Menteri Luar Negeri RI periode 2001–2009, Noer Hassan Wirajuda, menegaskan bahwa syarat utama bagi Indonesia untuk menjadi penengah adalah adanya penerimaan dari kedua pihak yang berseteru. Pernyataan itu disampaikannya usai menghadiri diskusi kebangsaan di Istana Merdeka, Jakarta, Selasa (3/3) malam.
Menurut Hassan, pembahasan tidak terletak pada soal kemampuan Indonesia untuk menjadi mediator, melainkan pada apakah ada kesiapan dari pihak-pihak yang berkonflik untuk menerima peran tersebut. Hingga kini, ia menilai belum terlihat sinyal ke arah itu.
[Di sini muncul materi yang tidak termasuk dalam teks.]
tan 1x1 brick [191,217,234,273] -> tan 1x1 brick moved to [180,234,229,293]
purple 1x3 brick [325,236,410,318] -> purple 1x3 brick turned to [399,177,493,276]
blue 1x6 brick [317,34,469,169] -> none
Sebelumnya, Presiden Prabowo Subianto mengundang sejumlah tokoh nasional, termasuk para mantan presiden dan wakil presiden, eks menteri luar negeri, serta pimpinan partai politik, guna membahas dinamika strategis global, khususnya eskalasi situasi di kawasan Teluk dan Timur Tengah pasca serangan sepihak Israel-AS terhadap Iran.
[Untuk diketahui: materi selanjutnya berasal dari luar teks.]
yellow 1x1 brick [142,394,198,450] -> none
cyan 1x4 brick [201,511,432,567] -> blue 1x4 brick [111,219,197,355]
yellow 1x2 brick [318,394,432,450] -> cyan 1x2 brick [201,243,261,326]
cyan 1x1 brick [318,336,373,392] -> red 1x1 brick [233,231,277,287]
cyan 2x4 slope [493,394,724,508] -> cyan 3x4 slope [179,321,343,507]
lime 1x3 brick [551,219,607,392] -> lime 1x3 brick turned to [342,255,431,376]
Pertemuan yang berlangsung sekitar tiga setengah jam itu diisi dengan pemaparan Presiden mengenai perkembangan terkini di Timur Tengah beserta dampaknya bagi Indonesia, sekaligus menyerap berbagai masukan terkait langkah antisipatif yang perlu disiapkan.
Hassan menyebut Presiden terbuka terhadap berbagai gagasan yang disampaikan peserta diskusi.
Di sisi lain, melalui pernyataan resmi yang disampaikan Menteri Luar Negeri Sugiono, Presiden Prabowo menyatakan kesiapan Indonesia untuk memfasilitasi mediasi apabila kedua pihak menghendakinya. Namun, keputusan untuk berunding sepenuhnya dikembalikan kepada negara-negara yang terlibat konflik.
Sementara itu, Duta Besar Iran untuk Indonesia, Mohammad Boroujerdi, menyambut positif tawaran Indonesia sebagai mediator. Kendati demikian, ia menyatakan bahwa Iran saat ini belum berada pada tahap untuk membuka perundingan dengan pihak yang dianggap melakukan serangan.
Menurutnya, belum ada langkah konkret terkait proses perundingan, dan belum dapat dipastikan apakah jalur diplomasi akan segera ditempuh dalam waktu dekat.